I was just reading about this on Imabi. Apparently, it’s a hangover from Classical Japanese, when it was mandatory to use が for the object of a transitive verb.
Thank you for sharing this interesting article! I didn't understand everything, but I think it's cool to have a very profound explanation available that I can come back to when I have studied more. Btw, have you heard of the zeroが particle theory? If so, what do you think about it? For me it makes everything just more confusing :D But that's okay.
Zero が? I don’t think I’ve run across it before. Who first advanced it? What does it explain that rival theories don’t?
I do vaguely remember reading about null something or other in Kuno a long time ago. Maybe it’s an offshoot of that?
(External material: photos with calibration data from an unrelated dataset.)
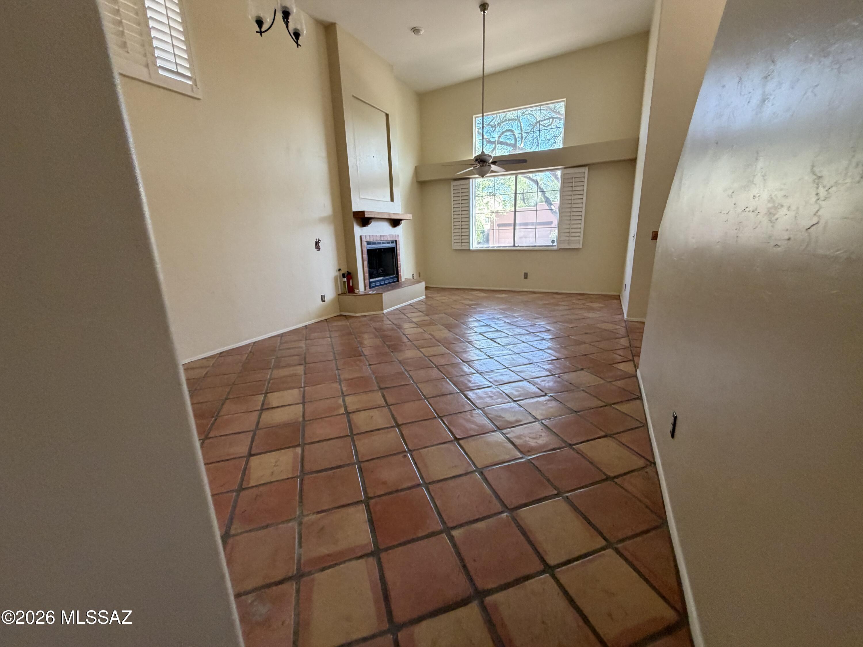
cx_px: 432
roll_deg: +1.6
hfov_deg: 102.1
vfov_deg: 85.7
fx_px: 349
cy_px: 324
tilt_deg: -13.7
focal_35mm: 14
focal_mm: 2.22
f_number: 2.2
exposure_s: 1/99
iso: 320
I don't know who came up with it, I encountered it in this Jouzu Juls Video and a YouTuber called Cure Dolly also talked about it. He states that every Japanese sentence has a が in it, although it is sometimes hidden. The reason is that you can't have a sentence without a subject and が is the only subject marker. And in sentences without が he inserts a (⌀が), meaning basically "it", to explain what the subject is in those cases. But that doesn't make sense to me. Like 私は (⌀が) 日本人です。 = As for me, it is Japanese.
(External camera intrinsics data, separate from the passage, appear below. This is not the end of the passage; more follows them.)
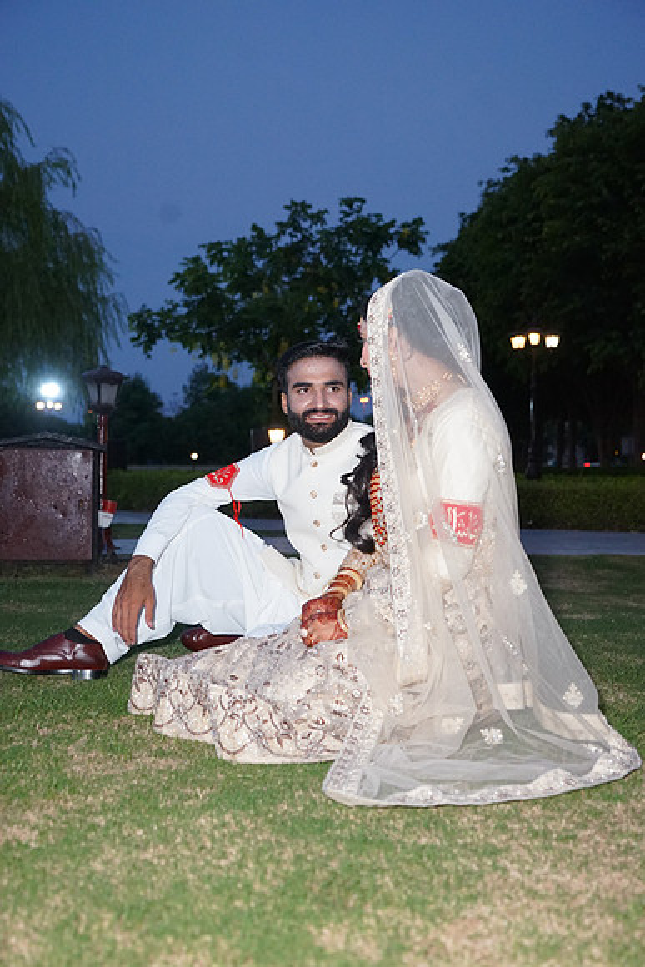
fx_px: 1155
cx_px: 322
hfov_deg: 31.2
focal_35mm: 43
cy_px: 484
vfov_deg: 45.4
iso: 3200
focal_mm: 43
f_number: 4
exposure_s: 1/200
I found this Video from Japanese Ammo with Misa way more helpful, because instead of looking for one explanation that covers everything, she gives us several situations where we use は or が.
I couldn’t find anything but YouTube videos and Reddit threads either. That’s why I asked. It does sound familiar.
The idea that が is the one and only subject marker seems to be at odds with the historical record, though. Plus, a mechanism that only works for contemporary Japanese isn’t going to fly theoretically. Other languages have null subjects too.
Have you studied Japanese studies? I noticed you know a lot about etymologies of Kanji while learning them recently and now you refer to historical record, so I'm just curious ^_^
を。。。?
Well を is actually the marker for direct objects, but in たい sentences you usually use が to mark the thing you want to do something with. Like in アイスが食べたい - Ice cream is the thing you want to eat. As for アイスを食べて欲しい, I guess it's just the way it is. However, note that this is just a reddit post from someone I don't know. Could be wrong.